*** Begin section ***
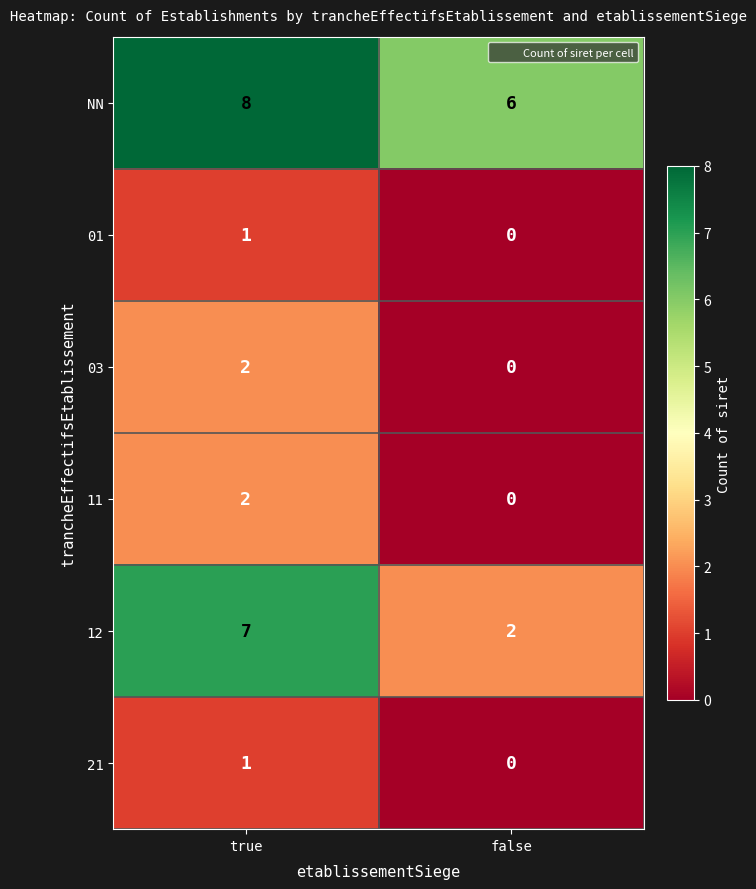

At how many categories does at least one series exceed 2?

2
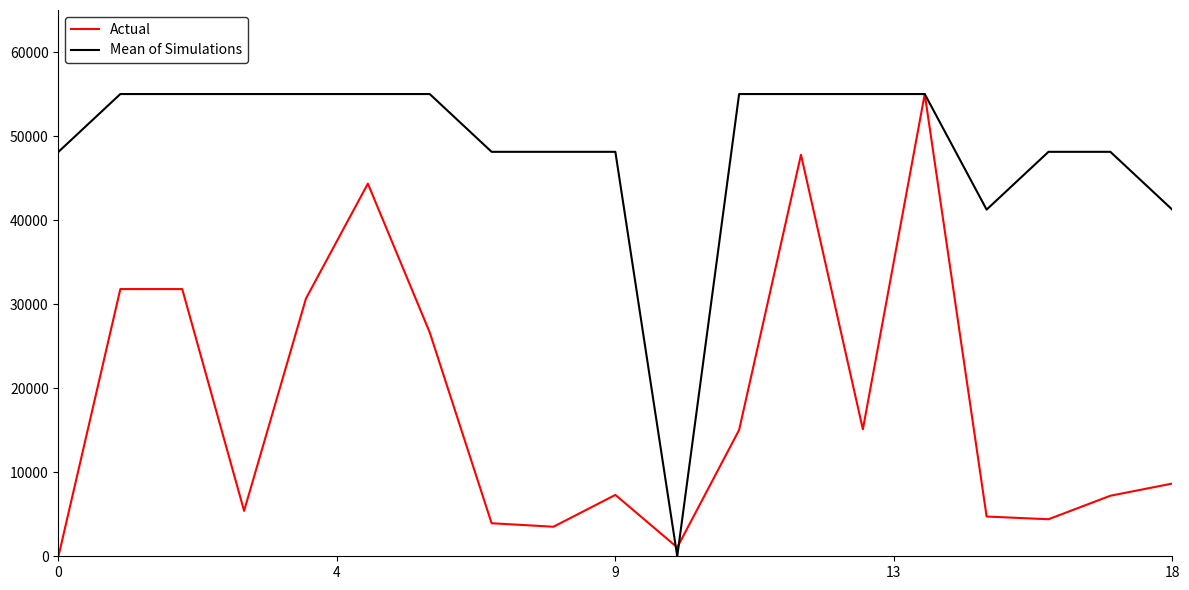

Which series has the largest total across all categories?

Mean of Simulations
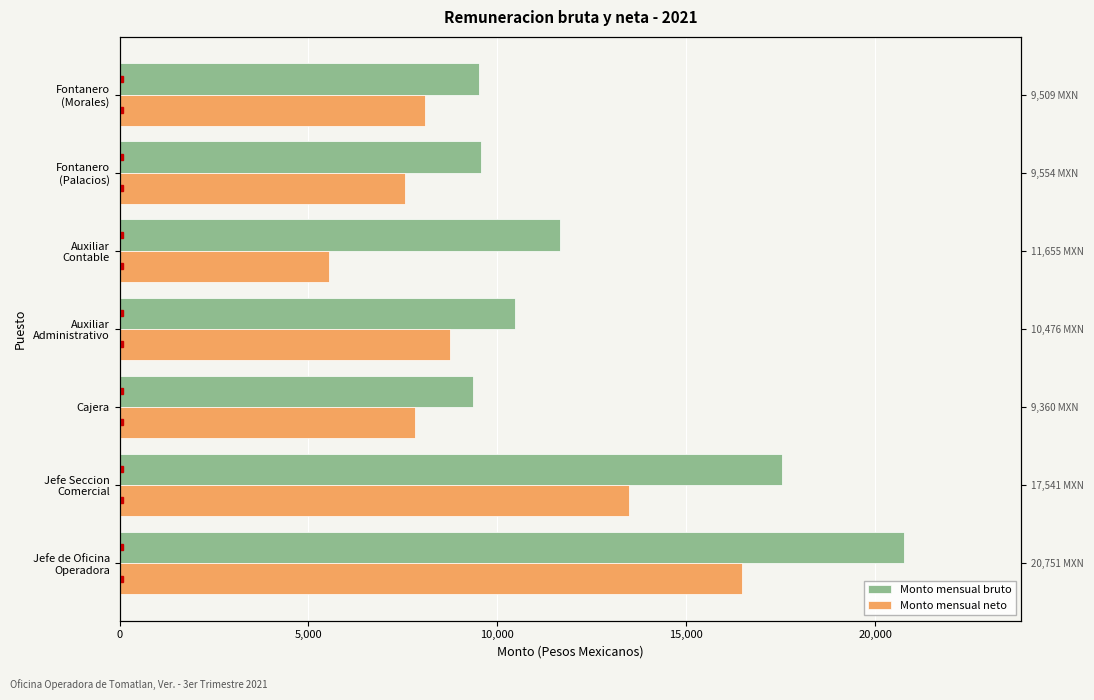

List the series in order of their overall mean, lowest first.

Monto mensual neto, Monto mensual bruto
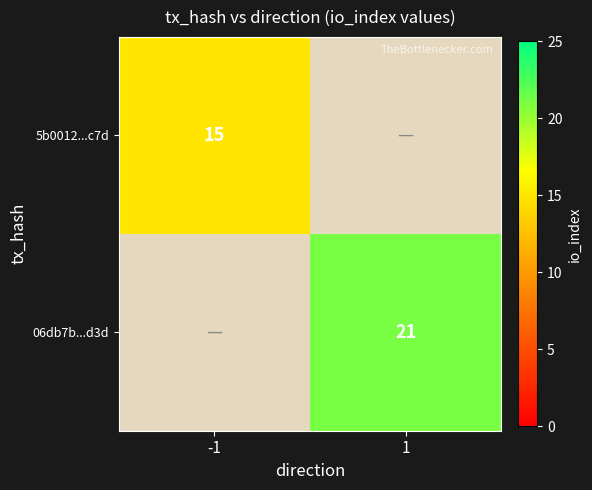

The 5b0012...c7d series shows 9 at -1. True or false?

False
*** End section ***
#### INSTRUCTIONS TO FOLLOW
From the rows above, pick out and copy each line that contains the word "categories".

#### RESPONSE
At how many categories does at least one series exceed 2?
Which series has the largest total across all categories?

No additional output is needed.